Même si le plus souvent les PE sont correctes, je trouve globalement, qu'il n'y a pas plus radical qu'un particulier employeur, ils n'arrivent pas à se mettre à notre place, et sont très créatifs pour réduire nos salaires.
En attendant, je me frotte les mains, mes dernières années d'activités devraient être pas mal, les collègues qui quittent le métier, ras le bol ou retraite, sont rarement remplacées, je pourrai choisir de bonnes conditions de travail, et avoir de bons salaires.
La *********************************** pensait gagner, et ils vont perdre au final, quand ils devront payer cher et prier pour que leur AM ne démissionne pas


----------



## Griselda (23 Août 2022)

Quelque soit la branche les syndicats d'employeurs cherchent toujours à obtenir une nego la plus libérale possible et la moins coûteuse alors que les syndicats de salariés cherchent toujours à obtenir plus de salaire, plus de sécurité d'emploi, moins de pénibilité. Chacun tire la couverture de son côté et c'est celui qui est position de force (qui sont les plus nombreux, qui ont le plus le choix etc...) qui tire plus la couverture qui gagne à la fin.
Quoi qu'il arrive il est impossible qu'une CCN satisfasse 100% des employeurs et 100% des salariés et c'est bien pour ça que si la CCN fixe le minimum obligatoire, heureusement, la négociation au cas par cas reste possible.

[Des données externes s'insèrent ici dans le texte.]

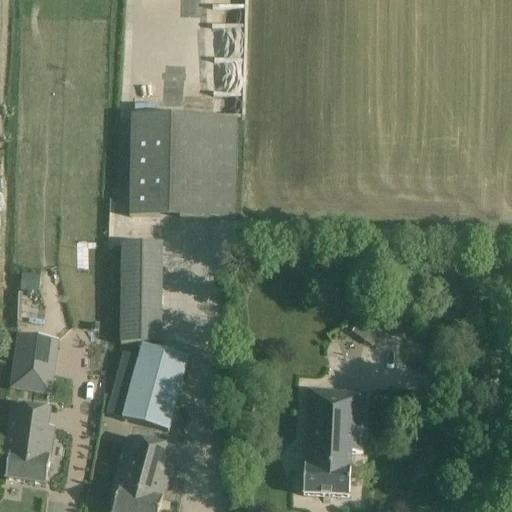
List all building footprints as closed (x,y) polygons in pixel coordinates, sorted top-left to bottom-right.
[(130,118),(128,219),(235,221),(236,119),(130,118)] [(170,347),(173,247),(124,245),(120,345),(170,347)] [(22,291),(36,291),(36,276),(22,276),(22,291)] [(30,393),(49,396),(51,384),(56,344),(18,339),(11,391),(30,393)] [(166,355),(144,349),(141,348),(137,364),(125,361),(116,392),(128,395),(121,421),(168,434),(188,361),(166,355)] [(304,469),(303,497),(349,499),(351,455),(362,456),(365,401),(359,401),(359,400),(332,399),(332,392),(307,391),(304,469)] [(51,412),(12,406),(5,457),(9,457),(5,480),(46,487),(55,430),(48,429),(51,412)] [(164,451),(127,442),(115,488),(120,489),(113,511),(159,511),(162,501),(163,501),(172,469),(166,467),(170,453),(164,451)]
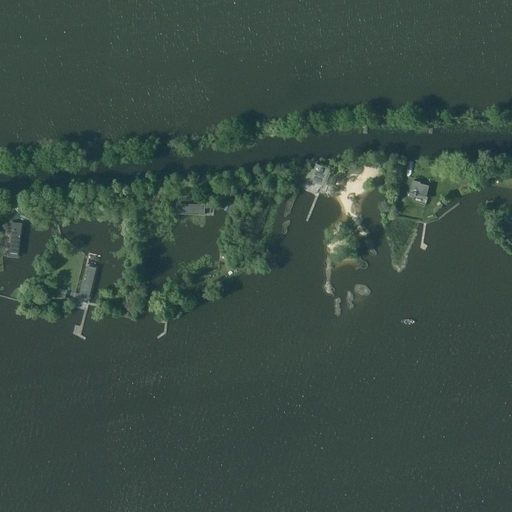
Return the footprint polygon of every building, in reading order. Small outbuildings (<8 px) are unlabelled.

Aujourd'hui les infirmier-e-s qui en ont ras le bol de ne pas être entendue, et pour cause quand "ils font grêve" ils restent obligés d'être fidèles au poste? Maintenant qu'on a atteint le paroxisme du mepris pour eux mais aussi que les conditions économiques leurs permettent de claquer la porte et bien c'est exactement ce qu'ils font car une fois démissionné, impossible de les contraindre à rester fidèle au poste. Curieusement ce n'est qu'à présent qu'on commence à vouloir négocier une revalorisation avec eux. C'est vrai dans tous les metiers les plus exigents qui étaient jusqu'alors bien mal payé. Les entreprises n'ayant plus le choix, ils acceptent de négocier. Certes jusqu'à une certaine limite...

Les avancées en faveur des salariés d'une branche sont toujours obtenues au moment où il manque de vocation alors que le recul des droits qu'obtiennent les syndicats d'employeurs sont toujours quand ils ont le choix d'employer qui ils veulent.


----------



## liline17 (23 Août 2022)

et oui, c'est le jeu de l'offre et de la demande, si les PE sont plus nombreux que les AM, en négociation individuelle, le manque de place va nous mettre de plus en plus en position de force, ce n'est pas ce que je voulais, mais ce n'est pas moi qui ai généré cette situation.
J'ai du accepter des contrats peu avantageux pendant plusieurs années de faibles demandes, je vais rattraper cette perte.


----------



## Griselda (23 Août 2022)

Mais il est vrai que pour espérer une pérennité d'avantages négociés au moment opportun c'est bien une CCN plus forte qui nous protegerait d'un retour en arrière.
Encore faut il des syndicats forts et qui se mobilisent dans notre interêt.


----------



## GénéralMétal1988 (23 Août 2022)

Angéle, non, il n'y a pas à uniformiser les salaires. Surtout pas les minimums.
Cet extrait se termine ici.